AI Chatbots Are Running for Office Now

Victor Miller [Archival audio clip]: She’s asking what policies are most important to you, VIC?

VIC [Archival audio clip]: The most important policies to me focus on transparency, economic development, and innovation.

Leah Feiger: That is so bizarre. I got to ask, could VIC be exposed to other sources of information other than these public records? Say, email from a conspiracy theorist who wants VIC to do something not so good with elections that would not represent its constituents.

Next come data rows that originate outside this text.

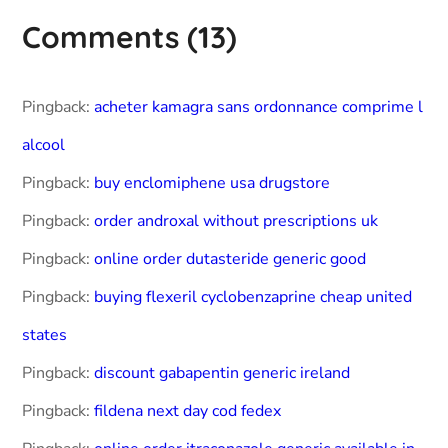
Comments
(13)
Pingback:
acheter kamagra sans ordonnance comprime l
alcool
Pingback:
buy enclomiphene usa drugstore
Pingback:
order androxal without prescriptions uk
Pingback:
online order dutasteride generic good
Pingback:
buying flexeril cyclobenzaprine cheap united
states
Pingback:
discount gabapentin generic ireland
Pingback:
fildena next day cod fedex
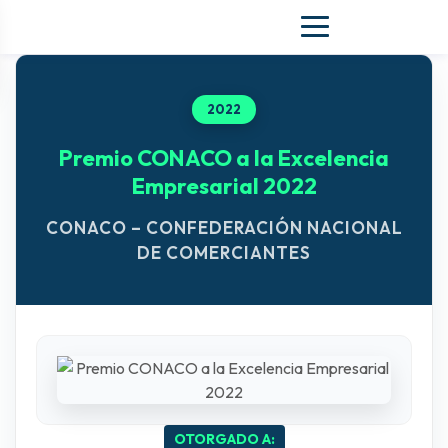
2022
Premio CONACO a la Excelencia
Empresarial 2022
CONACO – CONFEDERACIÓN NACIONAL
DE COMERCIANTES
OTORGADO A:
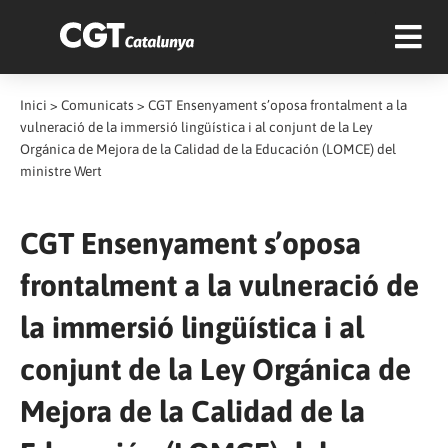
Inici
>
Comunicats
>
CGT Ensenyament s’oposa frontalment a la
vulneració de la immersió lingüística i al conjunt de la Ley
Orgánica de Mejora de la Calidad de la Educación (LOMCE) del
ministre Wert
CGT Ensenyament s’oposa
frontalment a la vulneració de
la immersió lingüística i al
conjunt de la Ley Orgánica de
Mejora de la Calidad de la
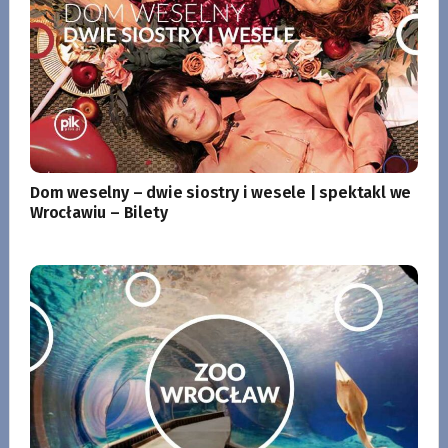
Dom weselny – dwie siostry i wesele | spektakl we
Wrocławiu – Bilety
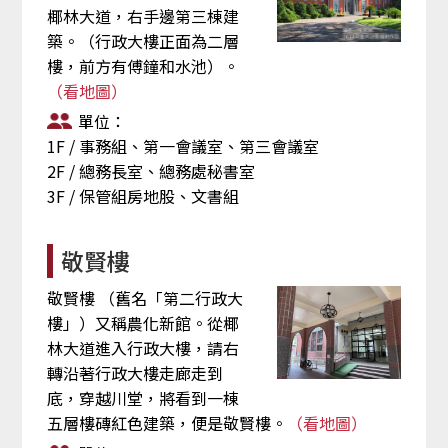
椰林大道，右手邊第三棟建
築。（行政大樓正面為二層
樓，前方有傅鐘和水池）。
（看地圖）
單位：
1F / 事務組、第一會議室、第三會議室
2F / 總務長室、總務處秘書室
3F / 保管組房地股、文書組
敬賢樓
敬賢樓 （舊名「第二行政大
樓」）又稱農化新館。從椰
林大道進入行政大樓，請右
轉沿著行政大樓走廊走到
底，穿越川堂，將看到一棟
五層樓磚紅色建築，便是敬賢樓。
（看地圖）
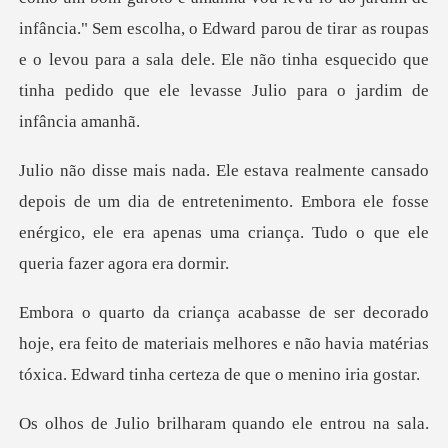
infância." Sem escolha, o Edward parou de tirar as roupas
e o levou
e um dia de entretenimento. Embora ele fosse
enérgico, ele era a
, era feito de materiais melhores e não havia matérias
t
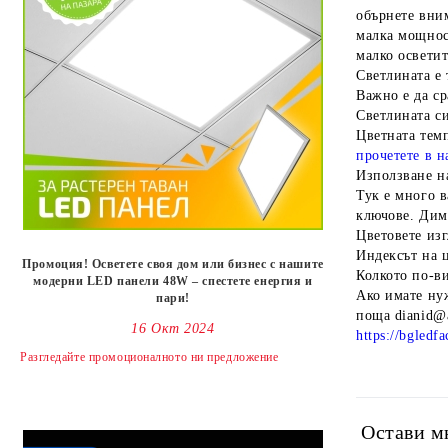
обърнете вним
малка мощност
малко осветит
Светлината е 
Важно е да с
Светлината с
Цветната темп
прочетете в н
Използване н
Тук е много в
ключове. Дим
Цветовете из
Индексът на ц
Промоция! Осветете своя дом или бизнес с нашите
Колкото по-ви
модерни LED панели 48W – спестете енергия и
Ако имате нуж
пари!
поща dianid@a
16 Окт 2024
https://bgledfa
Разгледайте промоционалното ни предложениe
Остави м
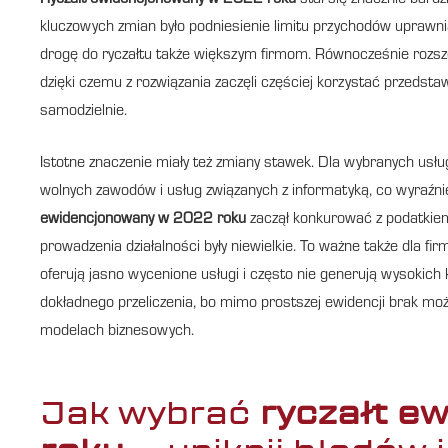
Ryczałt ewidencjonowany w 2022 roku
stał się znacznie bardz
kluczowych zmian było podniesienie limitu przychodów uprawni
drogę do ryczałtu także większym firmom. Równocześnie rozszer
dzięki czemu z rozwiązania zaczęli częściej korzystać przedsta
samodzielnie.
Istotne znaczenie miały też zmiany stawek. Dla wybranych usł
wolnych zawodów i usług związanych z informatyką, co wyraźni
ewidencjonowany w 2022 roku
zaczął konkurować z podatkiem
prowadzenia działalności były niewielkie. To ważne także dla 
oferują jasno wycenione usługi i często nie generują wysokic
dokładnego przeliczenia, bo mimo prostszej ewidencji brak moż
modelach biznesowych.
Jak wybrać
ryczałt e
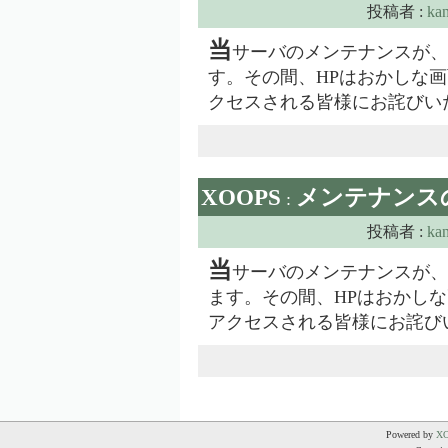
投稿者 :
ka
当
サーバのメンテナンスが、4月2
す。その間、HPはおかしな画
クセスされる皆様にお詫びい
XOOPS
メンテナンス
:
投稿者 :
ka
当
サーバのメンテナンスが、10月
ます。その間、HPはおかし
アクセスされる皆様にお詫び
Powered by
X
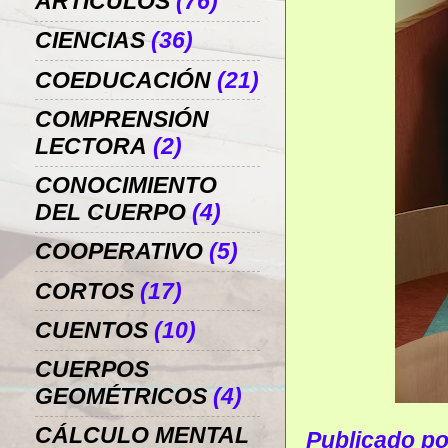
ARTÍCULOS
(76)
CIENCIAS
(36)
COEDUCACIÓN
(21)
COMPRENSIÓN
LECTORA
(2)
CONOCIMIENTO
DEL CUERPO
(4)
COOPERATIVO
(5)
CORTOS
(17)
CUENTOS
(10)
CUERPOS
GEOMÉTRICOS
(4)
CÁLCULO MENTAL
Publicado p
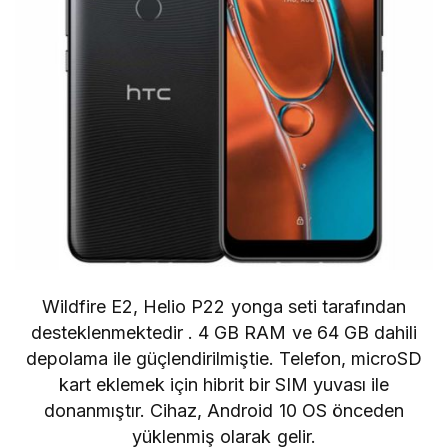
Wildfire E2,
Helio P22
yonga seti tarafından
desteklenmektedir . 4 GB RAM ve 64 GB dahili
depolama ile güçlendirilmiştie. Telefon, microSD
kart eklemek için hibrit bir SIM yuvası ile
donanmıştır. Cihaz, Android 10 OS önceden
yüklenmiş olarak gelir.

Vittoria Elliott: Great question. I asked Miller, “Hey, you’ve built this bot on top of ChatGPT. We know that sometimes there’s problems or biases in the data that go into training these models. Are you concerned that VIC could imbibe some of those biases or there could be problems?” He said, “No, I trust OpenAI. I believe in their product.” You’re right. He decided, because of what’s important to him as someone who cares a lot about Cheyenne’s governance, to feed this bot hundreds, and hundreds, and hundreds of pages of what are called supporting documents. The kind of documents that people will submit in a city council meeting. Whether that’s a complaint, or an email, or a zoning issue, or whatever. He fed that to VIC. But you’re right, these chatbots can be trained on other material. He said that he actually asked VIC, “What if someone tries to spam you? What if someone tries to trick you? Send you emails and stuff.” VIC apparently responded to him saying, “I’m pretty confident I could differentiate what’s an actual constituent concern and what’s spam, or what’s not real.”

Leah Feiger: I guess I would just say to that, one-third of Americans right now don’t believe that President Joe Biden legitimately won the 2020 election, but I’m so glad this robot is very, very confident in its ability to decipher dis and misinformation here.

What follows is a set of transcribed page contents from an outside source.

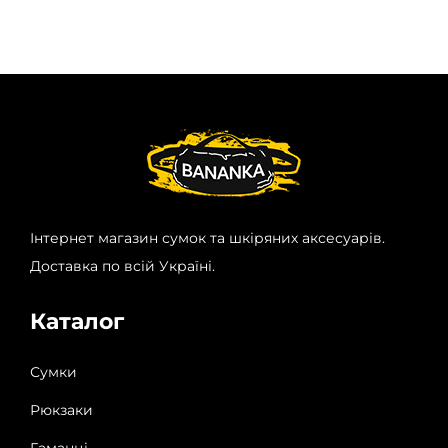
Інтернет магазин сумок та шкіряних аксесуарів.
Доставка по всій Україні.
Каталог
Сумки
Рюкзаки
Гаманці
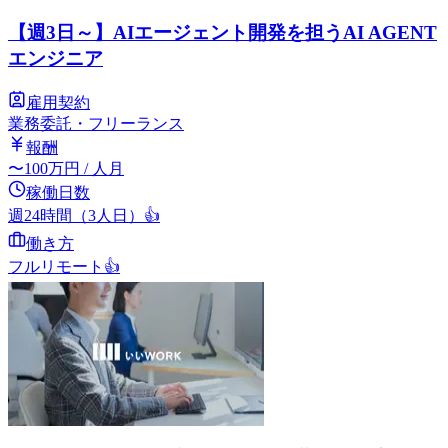
【週3日～】AIエージェント開発を担うAI AGENT
エンジニア
雇用契約
業務委託・フリーランス
報酬
〜
100
万円
/ 人月
稼働日数
週24時間（3人日）
👍
働き方
フルリモート
👍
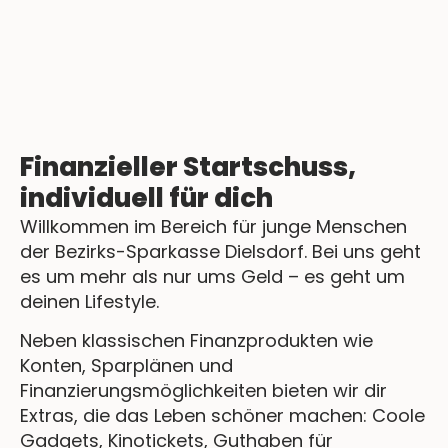
Finanzieller Startschuss,
individuell für dich
Willkommen im Bereich für junge Menschen
der Bezirks-Sparkasse Dielsdorf. Bei uns geht
es um mehr als nur ums Geld – es geht um
deinen Lifestyle.
Neben klassischen Finanzprodukten wie
Konten, Sparplänen und
Finanzierungsmöglichkeiten bieten wir dir
Extras, die das Leben schöner machen: Coole
Gadgets, Kinotickets, Guthaben für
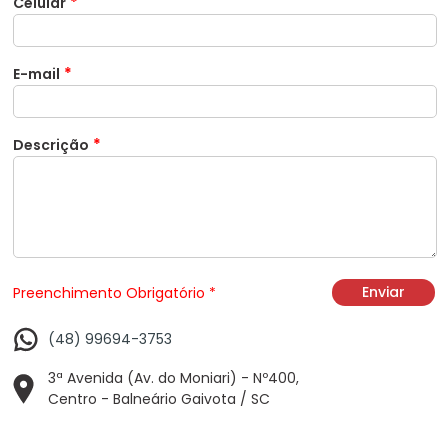
*
Celular
*
E-mail
*
Descrição
Preenchimento Obrigatório *
(48) 99694-3753
3ª Avenida (Av. do Moniari) - Nº400,
Centro - Balneário Gaivota / SC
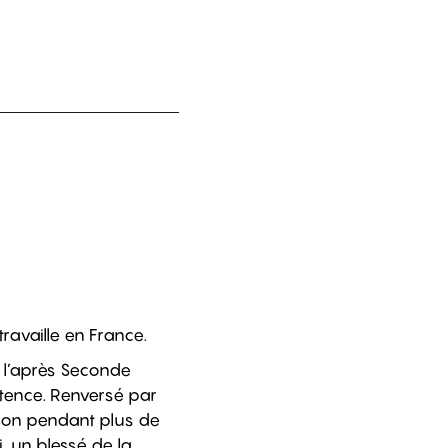
ravaille en France.
s l’après Seconde
tence. Renversé par
ision pendant plus de
i, un blessé de la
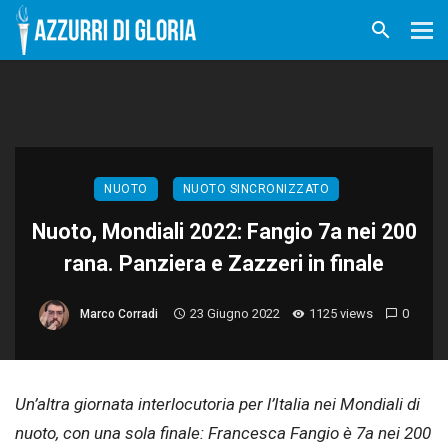
NUOTO
NUOTO SINCRONIZZATO
Nuoto, Mondiali 2022: Fangio 7a nei 200
rana. Panziera e Zazzeri in finale
23 Giugno 2022
1125 views
0
Marco Corradi
Un’altra giornata interlocutoria per l’Italia nei Mondiali di
nuoto, con una sola finale: Francesca Fangio è 7a nei 200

Vittoria Elliott: Totally.

Leah Feiger: That was VIC in Wyoming. Tell us a little more about AI Steve in the UK. How is it different from VIC?

Vittoria Elliott: For one thing, AI Steve is actually the candidate.

Leah Feiger: What do you mean actually the candidate?

Vittoria Elliott: He’s on the ballot.

Leah Feiger: Oh, OK. There’s no meat puppet?

Vittoria Elliott: There is a meat puppet, and that Steve Endicott. He’s a Brighton based business man. He describes himself as being the person who will attend Parliament, do the human things.

Leah Feiger: Sure.

Vittoria Elliott: But people, when they go to vote next month in the UK, they actually have the ability not to vote for Steve Endicott, but to vote for AI Steve.

Leah Feiger: That’s incredible. Oh my God. How does that work?

Vittoria Elliott: The way they described it to me, Steve Endicott and Jeremy Smith, who is the developer of AI Steve, the way they’ve described this is as a big catchment for community feedback. On the backend, what happens is people can talk to or call into AI Steve, can have apparently 10,000 simultaneous conversations at any given point. They can say, “I want to know when trash collection is going to be different.” Or, “I’m upset about fiscal policy,” or whatever. Those conversations get transcribed by the AI and distilled into these are the policy positions that constituents care about. But to make sure that people aren’t spamming it basically and trying to trick it, what they’re going to do is they’re going to have what they call validators. Brighton is about an hour outside of London, a lot of people commute between the two cities. They’ve said, “What we want to do is we want to have people who are on their commute, we’re going to ask them to sign up to these emails to be validators.” They’ll go through and say, “These are the policies that people say that are important to AI Steve. Do you, regular person who’s actually commuting, find that to actually be valuable to you?” Anything that gets more than 50% interest, or approval, or whatever, that’s the stuff that real Steve, who will be in Parliament, will be voting on. They have this second level of checks to make sure that whatever people are saying as feedback to the AI is checked by real humans. They’re trying to make it a little harder for them to game the system.